Abstract: A fibration with a relatively trivial canonical divisor is called a Calabi-Yau fiber space. The Morrison-Kawamata cone conjecture relates the birational geometry of a Calabi-Yau fiber space to the convex geometry of a movable cone. I will report on recent developments regarding the Morrison-Kawamata cone conjecture and possible further directions.

刘治宇

Title: A new deformation type of irreducible symplectic varieties

Abstract: Irreducible symplectic varieties are one of three building blocks of varieties with Kodaira dimension zero, which are higher-dimensional analogs of K3 surfaces. Despite their rich geometry, there have not been many known approaches to construct irreducible symplectic varieties.

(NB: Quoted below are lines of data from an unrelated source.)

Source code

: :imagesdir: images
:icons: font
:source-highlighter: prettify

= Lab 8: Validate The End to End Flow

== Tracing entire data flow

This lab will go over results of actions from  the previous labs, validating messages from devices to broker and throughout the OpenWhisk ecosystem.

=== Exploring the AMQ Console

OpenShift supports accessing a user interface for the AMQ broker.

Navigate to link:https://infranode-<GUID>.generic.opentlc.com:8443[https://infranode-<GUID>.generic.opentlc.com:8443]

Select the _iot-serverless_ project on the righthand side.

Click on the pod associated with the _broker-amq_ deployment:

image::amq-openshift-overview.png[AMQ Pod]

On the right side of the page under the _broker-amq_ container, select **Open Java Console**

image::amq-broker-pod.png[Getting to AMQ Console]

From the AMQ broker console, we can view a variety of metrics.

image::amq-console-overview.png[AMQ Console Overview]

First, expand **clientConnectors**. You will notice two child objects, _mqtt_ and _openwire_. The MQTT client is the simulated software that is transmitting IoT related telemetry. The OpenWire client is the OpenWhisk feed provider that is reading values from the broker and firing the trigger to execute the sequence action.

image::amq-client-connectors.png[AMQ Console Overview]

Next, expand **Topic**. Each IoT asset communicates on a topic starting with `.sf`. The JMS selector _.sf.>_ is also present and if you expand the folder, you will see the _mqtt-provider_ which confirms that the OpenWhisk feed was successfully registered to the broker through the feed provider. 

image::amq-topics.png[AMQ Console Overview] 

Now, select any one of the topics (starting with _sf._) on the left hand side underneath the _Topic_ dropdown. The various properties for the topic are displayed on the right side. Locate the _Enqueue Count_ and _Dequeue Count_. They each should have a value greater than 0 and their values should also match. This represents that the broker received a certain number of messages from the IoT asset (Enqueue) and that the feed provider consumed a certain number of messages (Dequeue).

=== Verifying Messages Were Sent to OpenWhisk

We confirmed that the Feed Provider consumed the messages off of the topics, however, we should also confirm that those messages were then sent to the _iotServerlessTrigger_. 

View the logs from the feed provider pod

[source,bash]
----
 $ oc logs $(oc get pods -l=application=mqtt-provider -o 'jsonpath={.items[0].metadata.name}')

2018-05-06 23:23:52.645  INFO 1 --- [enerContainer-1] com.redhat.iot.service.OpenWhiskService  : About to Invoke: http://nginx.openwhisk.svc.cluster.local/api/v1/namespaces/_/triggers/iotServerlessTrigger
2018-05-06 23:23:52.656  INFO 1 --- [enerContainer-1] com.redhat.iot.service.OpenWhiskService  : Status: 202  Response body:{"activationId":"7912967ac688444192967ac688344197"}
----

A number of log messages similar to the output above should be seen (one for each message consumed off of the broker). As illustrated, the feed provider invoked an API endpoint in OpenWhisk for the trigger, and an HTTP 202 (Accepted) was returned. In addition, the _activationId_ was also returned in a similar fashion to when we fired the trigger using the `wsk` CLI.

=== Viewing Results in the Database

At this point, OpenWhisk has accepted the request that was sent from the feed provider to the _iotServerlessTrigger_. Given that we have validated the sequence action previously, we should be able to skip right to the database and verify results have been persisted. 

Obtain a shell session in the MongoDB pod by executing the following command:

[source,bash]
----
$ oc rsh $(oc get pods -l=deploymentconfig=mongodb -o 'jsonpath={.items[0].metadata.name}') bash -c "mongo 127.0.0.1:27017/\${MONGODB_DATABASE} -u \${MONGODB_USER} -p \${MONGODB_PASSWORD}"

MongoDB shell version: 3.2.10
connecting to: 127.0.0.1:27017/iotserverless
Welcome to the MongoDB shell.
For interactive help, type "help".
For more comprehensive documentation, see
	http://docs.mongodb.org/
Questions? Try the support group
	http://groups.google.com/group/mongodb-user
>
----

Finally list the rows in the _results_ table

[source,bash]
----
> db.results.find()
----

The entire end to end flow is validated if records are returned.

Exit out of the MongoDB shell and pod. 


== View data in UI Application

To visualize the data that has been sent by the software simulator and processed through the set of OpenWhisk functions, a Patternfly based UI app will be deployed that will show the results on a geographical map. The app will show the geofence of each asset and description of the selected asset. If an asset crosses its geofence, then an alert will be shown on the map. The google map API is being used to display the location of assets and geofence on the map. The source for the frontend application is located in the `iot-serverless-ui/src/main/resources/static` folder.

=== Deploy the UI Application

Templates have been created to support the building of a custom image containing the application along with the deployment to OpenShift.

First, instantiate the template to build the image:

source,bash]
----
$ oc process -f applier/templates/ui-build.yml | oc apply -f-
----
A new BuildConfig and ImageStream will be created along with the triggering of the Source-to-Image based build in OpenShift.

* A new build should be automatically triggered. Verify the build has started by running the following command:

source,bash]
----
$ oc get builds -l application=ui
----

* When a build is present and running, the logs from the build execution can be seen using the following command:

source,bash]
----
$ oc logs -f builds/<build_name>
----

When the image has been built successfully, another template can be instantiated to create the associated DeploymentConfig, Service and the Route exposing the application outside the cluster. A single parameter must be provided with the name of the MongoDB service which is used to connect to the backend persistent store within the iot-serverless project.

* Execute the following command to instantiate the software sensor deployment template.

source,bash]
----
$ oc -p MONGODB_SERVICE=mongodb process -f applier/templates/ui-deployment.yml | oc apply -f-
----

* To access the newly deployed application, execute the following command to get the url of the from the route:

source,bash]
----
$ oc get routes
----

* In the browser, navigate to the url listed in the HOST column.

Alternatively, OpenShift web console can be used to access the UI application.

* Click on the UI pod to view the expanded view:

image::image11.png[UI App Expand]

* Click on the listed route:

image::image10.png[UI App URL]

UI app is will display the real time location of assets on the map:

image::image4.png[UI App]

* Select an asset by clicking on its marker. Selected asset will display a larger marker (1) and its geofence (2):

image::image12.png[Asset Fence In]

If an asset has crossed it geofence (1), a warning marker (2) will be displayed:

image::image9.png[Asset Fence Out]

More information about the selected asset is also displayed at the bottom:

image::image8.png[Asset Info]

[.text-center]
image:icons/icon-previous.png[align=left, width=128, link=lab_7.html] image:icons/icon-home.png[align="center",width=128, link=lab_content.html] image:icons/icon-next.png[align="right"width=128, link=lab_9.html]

In this talk, I will introduce a general criterion for the existence of irreducible symplectic compactifications of non-compact Lagrangian fibrations, based on the minimal model program and the geometry of general fibers. As an application, I will explain how to get a 42-dimensional irreducible symplectic variety with the second Betti number at least 24, which belongs to a new deformation type. This is a joint work with Yuchen Liu and Chenyang Xu.

田志宇

Title: Space of rational curves: conjecture and examples

Abstract: In the first part of the talk, I will discuss some conjectures about the asymptotic behavior of the space of rational curves on a rationally connected varieties. While the conjectures are open in general, there are interesting cases where one can verify some of the conjectures, which will be discussed in the second part of the talk.